A more complete story
I am going to tell you a true story about how Heaven Letters came into being. But before I do, I wish to say that I am hesitant to describe any of this, for three reasons:
1. Attention is better put on what God says rather than an individual's story.
2. These extricated experiences are not IT. They are part of it, or a tracing of some of it, but they are not IT. Even if every thread were described, we wouldn't have the truth. The truth is God leads us, and we can only guess how after the fact.
3. My story could be misleading. We all stumble alike, and still good things happen.
With this disclaimer, here is some of my story:
I was born into a Jewish family that was not spiritual or religious. My dear parents rather considered God as something people pretended to believe in, but no one really did. I did not buy into this, but I did not relate to God either. I had no thoughts about God.
There is one thing I can look back on in my young childhood that might have been a sign of something to come. It's a stretch to say so, but this is my story, so I can say so.
There was a large poster rolled up in a closet in our attic that I spent time unrolling and looking at. The poster was a picture of the face of a beautiful baby. The sky above the baby was dark blue and there was a star radiating there. It was a picture of Baby Jesus. I didn't know that then. My mother kept this picture because it looked like my brother Bennie when he was a baby!
Now we skip about fifty years, although there are also other possibilities and twists and turns that could be included, and are not.
Quite by chance, I saw part of JESUS CHRIST SUPERSTAR on my daughter's TV. Then another time, again by chance, I caught another part of it, and I fell in love with it. My daughter recorded it for me. From then on, that was what I did just about every evening, watch JESUS CHRIST SUPERSTAR. I watched it 125+ times.
It was not simply a movie to me. God or Christ had enchanted it, or me, and I was there in the movie right with it. It played in my heart.

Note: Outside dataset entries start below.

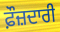
ਫ਼ੌਜ਼ਦਾਰੀ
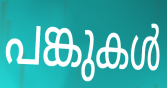
പങ്കുകൾ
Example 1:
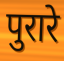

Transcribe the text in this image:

पुरारे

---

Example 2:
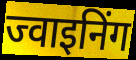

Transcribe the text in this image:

ज्वाइनिंग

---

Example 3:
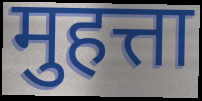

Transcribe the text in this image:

मुहत्ता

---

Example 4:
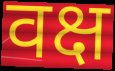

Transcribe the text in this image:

वक्ष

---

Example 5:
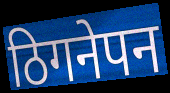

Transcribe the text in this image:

ठिगनेपन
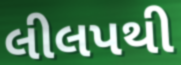
લીલપથી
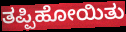
ತಪ್ಪಿಹೋಯಿತು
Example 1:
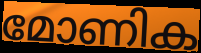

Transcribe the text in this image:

മോണിക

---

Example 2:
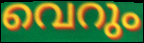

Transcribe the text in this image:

വെറും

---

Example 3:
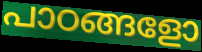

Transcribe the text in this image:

പാഠങ്ങളോ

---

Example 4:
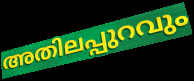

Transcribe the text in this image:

അതിലപ്പുറവും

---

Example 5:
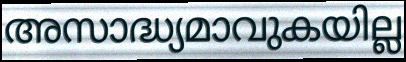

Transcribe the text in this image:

അസാദ്ധ്യമാവുകയില്ല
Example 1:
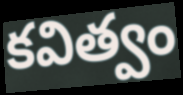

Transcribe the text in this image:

కవిత్వం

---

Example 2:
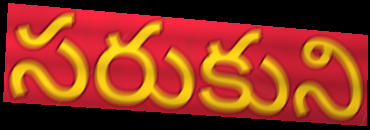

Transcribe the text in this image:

సరుకుని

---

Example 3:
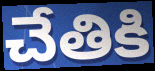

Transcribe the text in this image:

చేతికి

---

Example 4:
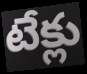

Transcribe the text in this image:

టేక్లు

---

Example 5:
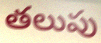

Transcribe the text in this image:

తలుపు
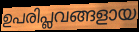
ഉപരിപ്ലവങ്ങളായ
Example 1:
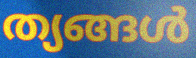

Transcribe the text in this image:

ത്യങ്ങൾ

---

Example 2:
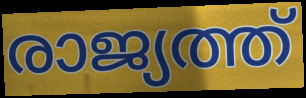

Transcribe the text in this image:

രാജ്യത്ത്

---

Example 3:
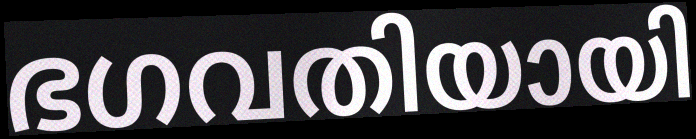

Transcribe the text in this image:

ഭഗവതിയായി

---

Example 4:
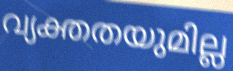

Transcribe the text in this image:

വ്യക്തതയുമില്ല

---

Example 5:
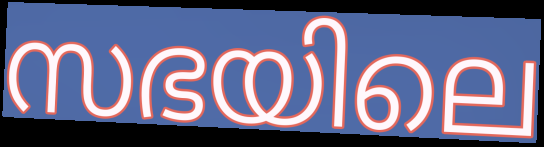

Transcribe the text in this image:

സഭയിലെ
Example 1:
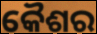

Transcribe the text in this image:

କୈଶର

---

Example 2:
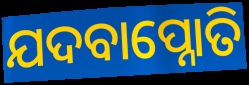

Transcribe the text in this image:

ଯଦବାପ୍ନୋତି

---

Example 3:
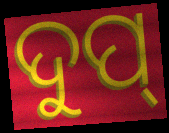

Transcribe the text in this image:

ଦୁପ୍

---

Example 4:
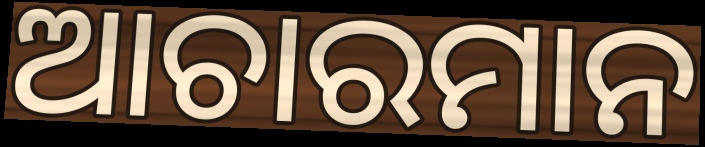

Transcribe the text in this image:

ଆଚାରମାନ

All of the stories of Christ's divinity I had learned in public school never made a dent in me. Quite the opposite. But in JESUS CHRIST SUPERSTAR, his humanness drew me, and it was his humanness that awakened me to his divinity. He could get annoyed with his friends. He could be impatient. His friends let him down; why couldn't they even stay awake with him? And he wasn't keen on being crucified. He was real, spoke wisdom, and was innocent. It was through his humanness that I came to love him with all my heart.
Then JESUS CHRIST SUPERSTAR turned into a regular movie again, and the spell was over, as all spells are.

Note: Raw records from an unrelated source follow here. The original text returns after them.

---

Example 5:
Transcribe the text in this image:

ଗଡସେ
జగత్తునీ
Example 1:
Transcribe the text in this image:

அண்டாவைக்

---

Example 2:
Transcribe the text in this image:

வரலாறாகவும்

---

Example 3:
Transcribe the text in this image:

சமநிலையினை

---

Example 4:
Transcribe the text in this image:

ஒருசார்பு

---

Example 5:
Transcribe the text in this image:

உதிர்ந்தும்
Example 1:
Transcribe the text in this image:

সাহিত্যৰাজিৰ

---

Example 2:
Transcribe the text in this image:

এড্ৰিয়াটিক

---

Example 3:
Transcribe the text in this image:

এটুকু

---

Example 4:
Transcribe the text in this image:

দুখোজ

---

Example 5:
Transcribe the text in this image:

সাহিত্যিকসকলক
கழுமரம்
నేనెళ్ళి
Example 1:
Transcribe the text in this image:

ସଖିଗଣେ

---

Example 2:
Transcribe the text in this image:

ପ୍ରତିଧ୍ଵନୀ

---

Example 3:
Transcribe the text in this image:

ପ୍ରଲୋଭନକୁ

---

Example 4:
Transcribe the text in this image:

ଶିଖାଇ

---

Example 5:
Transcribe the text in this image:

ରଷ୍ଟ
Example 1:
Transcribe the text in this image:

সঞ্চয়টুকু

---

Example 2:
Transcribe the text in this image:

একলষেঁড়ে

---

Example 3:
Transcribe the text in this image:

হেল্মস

The same scenario was played with GODSPELL, appearing on my daughter's TV; she recorded it for me, and I watched it fascinated for 35+ times.
The second time I saw it, in the scene where Jesus removes the make-up from the faces of his friends and says good-bye to them, I heard myself blurt out: "I will never leave you again."
Now I am coming closer to how Heaven Letters™ came about.
A friend of mine gave me a framed picture of Jesus. It was the picture of Christ manifested by Sai Baba from a photograph of the Shroud of Turin. I kept that golden picture of him on my coffee table.
When I was alone, I would sit by myself and really look into his eyes. His picture would melt me every time, and I would find myself crying. His compassion came forth from his eyes into my heart, and I would cry.
One time, no different from any other time, I was by myself, looking into his eyes, and suddenly Christ came out of the picture into the room and appeared before me. And then, before my eyes, his distinct image became golden light, all aura, and the light swirled before me and filled me.
And then he spoke to me. He said, "Gloria, I have been seeking you for a long time."
I said out loud: "YOU'VE been seeking ME?"
He said, "Yes, I have been seeking you for a long time."
And he went back into the picture.
Then I had a clear insight. I think the insight was given to me, and it wasn't really mine. It was that the seeker and the sought are the same. The seeker and the sought are the same. At the moment, I understood that fully. It had not been said in words, but I understood that that was what I was supposed to know. That was the meaning of what Christ had said to me.
I cried and laughed, and I thought that from then on, whenever I would look at that picture, Christ would appear to me again in gold light, but it never happened again.
I believe he introduced me to God and handed me over to Him.
And I write down God's words, which, of course, He wants shared with all who can receive them.